Following hot on the heels of a travel offer from the Italian island of Sicily, Japan is mulling over a plan which would offer subsidised flights to tourists.
It is part of a programme to help boost the country's devastated tourism industry.
Normally, Japan would be buzzing this time of year with the cherry blossom season, but last month it saw a 99.9 per cent drop in visitors year-on-year, reported Forbes. Only 2900 foreign travellers made the trip to Japan in April, according to Japan Today.
The idea of paying tourists to visit is still in the planning stage, and it is not certain if it will apply just to domestic travellers or if it will include international visitors.
The cost of the programme is estimated to be around $US12.5 billion ($A19 billion) and could be starting as early as July, according to media reports.
Sicily recently offered to subsidise some of the costs of travelling there; paying for half of the airline ticket plus some hotel accommodation.
On Monday, Japanese Prime Minister Shinzo Abe said his government will compile a fresh stimulus package worth about 100 trillion yen to provide financial support for companies hit by the coronavirus pandemic.
Abe unveiled the new stimulus at a news conference as he declared an end to a coronavirus state of emergency across the nation, as he removed the measure in five remaining prefectures including Tokyo.

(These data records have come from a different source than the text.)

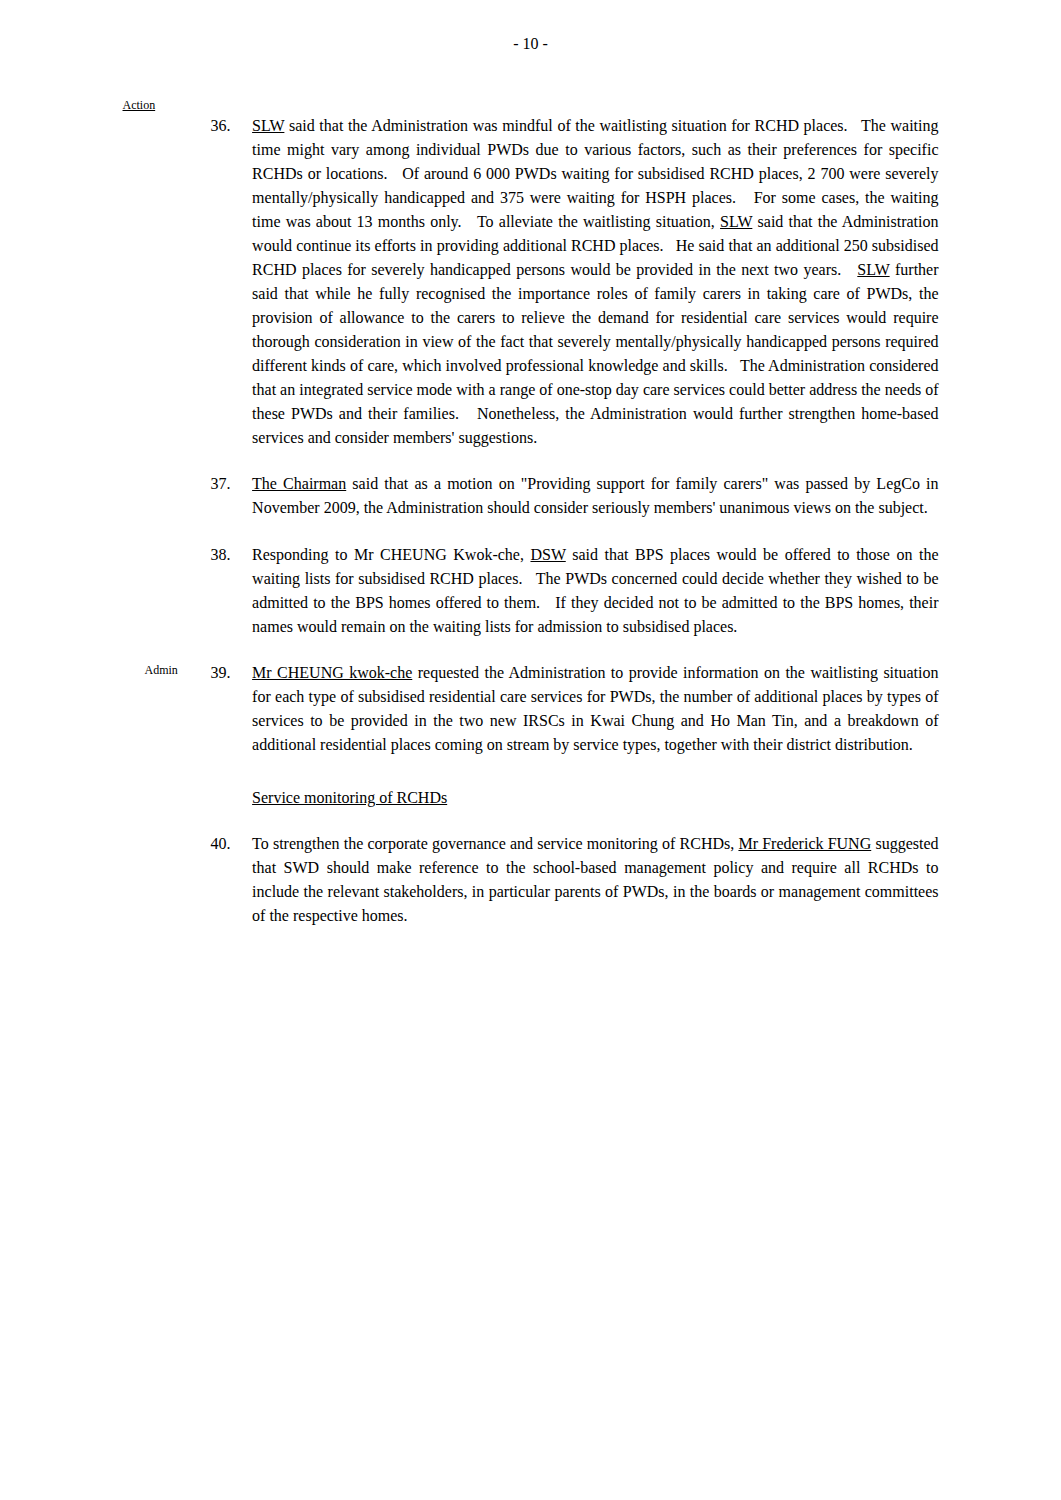- 10 -
Action
36.
SLW said that the Administration was mindful of the waitlisting situation for RCHD places. The waiting time might vary among individual PWDs due to various factors, such as their preferences for specific RCHDs or locations. Of around 6 000 PWDs waiting for subsidised RCHD places, 2 700 were severely mentally/physically handicapped and 375 were waiting for HSPH places. For some cases, the waiting time was about 13 months only. To alleviate the waitlisting situation, SLW said that the Administration would continue its efforts in providing additional RCHD places. He said that an additional 250 subsidised RCHD places for severely handicapped persons would be provided in the next two years. SLW further said that while he fully recognised the importance roles of family carers in taking care of PWDs, the provision of allowance to the carers to relieve the demand for residential care services would require thorough consideration in view of the fact that severely mentally/physically handicapped persons required different kinds of care, which involved professional knowledge and skills. The Administration considered that an integrated service mode with a range of one-stop day care services could better address the needs of these PWDs and their families. Nonetheless, the Administration would further strengthen home-based services and consider members' suggestions.
37.
The Chairman said that as a motion on "Providing support for family carers" was passed by LegCo in November 2009, the Administration should consider seriously members' unanimous views on the subject.
38.
Responding to Mr CHEUNG Kwok-che, DSW said that BPS places would be offered to those on the waiting lists for subsidised RCHD places. The PWDs concerned could decide whether they wished to be admitted to the BPS homes offered to them. If they decided not to be admitted to the BPS homes, their names would remain on the waiting lists for admission to subsidised places.
Admin
39.
Mr CHEUNG kwok-che requested the Administration to provide information on the waitlisting situation for each type of subsidised residential care services for PWDs, the number of additional places by types of services to be provided in the two new IRSCs in Kwai Chung and Ho Man Tin, and a breakdown of additional residential places coming on stream by service types, together with their district distribution.
Service monitoring of RCHDs
40.
To strengthen the corporate governance and service monitoring of RCHDs, Mr Frederick FUNG suggested that SWD should make reference to the school-based management policy and require all RCHDs to include the relevant stakeholders, in particular parents of PWDs, in the boards or management committees of the respective homes.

Abe said a Cabinet approval of funding for the additional stimulus package is expected later this week.
The package would bring the amount of spending to more than 200 trillion yen, he said. The government earlier compiled a 117 trillion yen stimulus package.
Japan, with about 16,600 confirmed cases of Covid-19 and about 850 deaths, has so far avoided a large outbreak like those experienced in the US and the Europe despite its softer restrictions.
But the world's third-largest economy is fallen into a recession, and public discontent over Abe's handling of the coronavirus has sent his support ratings tumbling.